Reiseveranstalter-AGB:

Ansprüche von Reisenden wegen Mängeln sollten schon nach einem Jahr verjähren ...

onlineurteile.de - Ein Ehepaar wandte sich sofort nach dem Pauschalurlaub an den Reiseveranstalter: Die Kunden beanstandeten diverse Mängel des Hotels und kündigten eine Klage auf Minderung des Reisepreises an. Da die Klage jedoch erst 15 Monate nach dem Ende der Reise erhoben wurde, wies das Amtsgericht sie ab.

Begründung: Die Ansprüche der Reisenden seien bereits verjährt, denn gemäß den Allgemeinen Geschäftsbedingungen (AGB) des Reiseveranstalters könnten sie diese nur ein Jahr lang geltend machen. Dieses Urteil wurde vom Landgericht Frankfurt aufgehoben und korrigiert (2/24 S 84/08).

Die betreffende Klausel sei unwirksam. Nach dem Gesetz sei für vertragliche Ansprüche von Reisenden eine Verjährungsfrist von zwei Jahren vorgesehen.

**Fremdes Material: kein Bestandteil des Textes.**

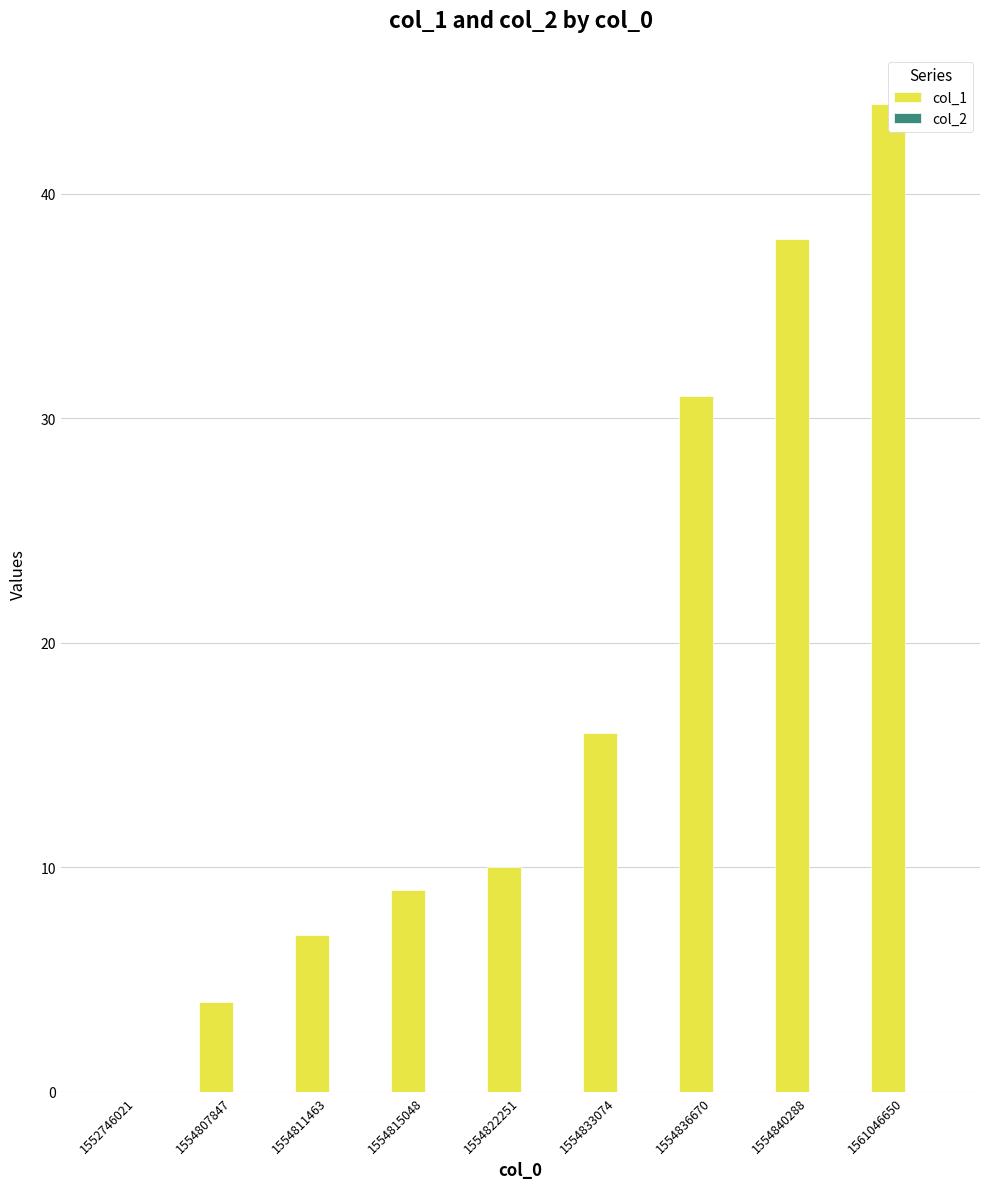

Read the value at 1554822251, to the nearest 5.

10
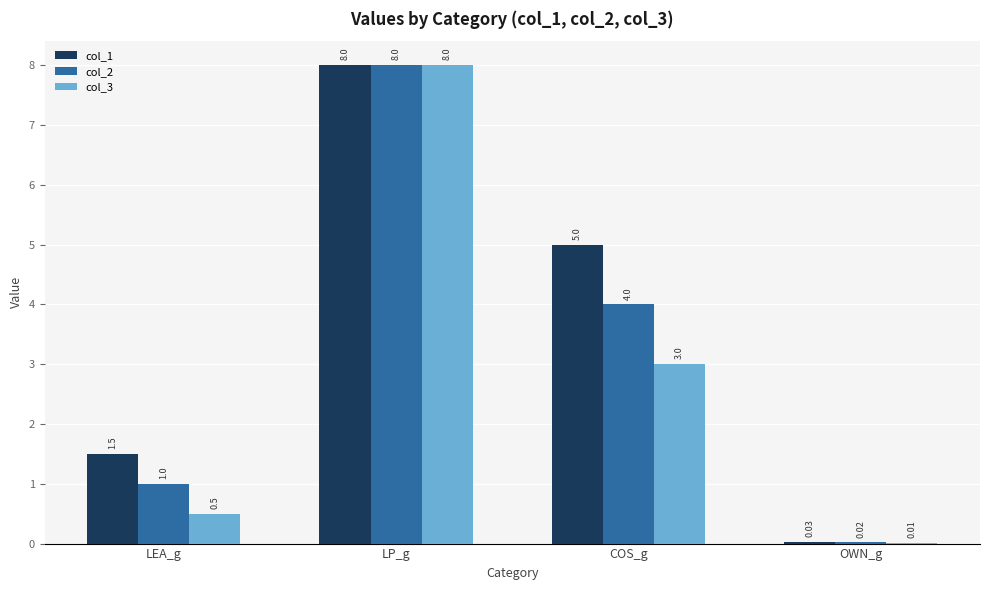

What is the sum of the col_1 values at LP_g and COS_g?

13.0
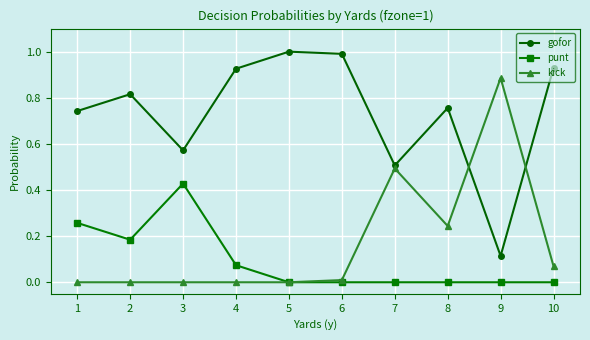

At which category does punt reach its first local valley?

2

Reiseveranstalter dürften sie nicht pauschal und ohne Ausnahmen durch eine AGB-Klausel auf ein Jahr verkürzen.

Das sei zumindest in Bezug auf folgende Fälle ausgeschlossen:

- bei Ansprüchen auf Schadenersatz wegen Todesfällen oder gesundheitlichen Schäden, die auf einem vom Reiseveranstalter zu vertretenden Mangel oder auf grobem Verschulden des Reiseveranstalters oder seiner Vertragspartner beruhen

- und bei Ansprüchen von Reisenden wegen sonstiger Schäden, die auf einer grob fahrlässigen Pflichtverletzung des Reiseveranstalters oder eines seiner Vertragspartner beruhen.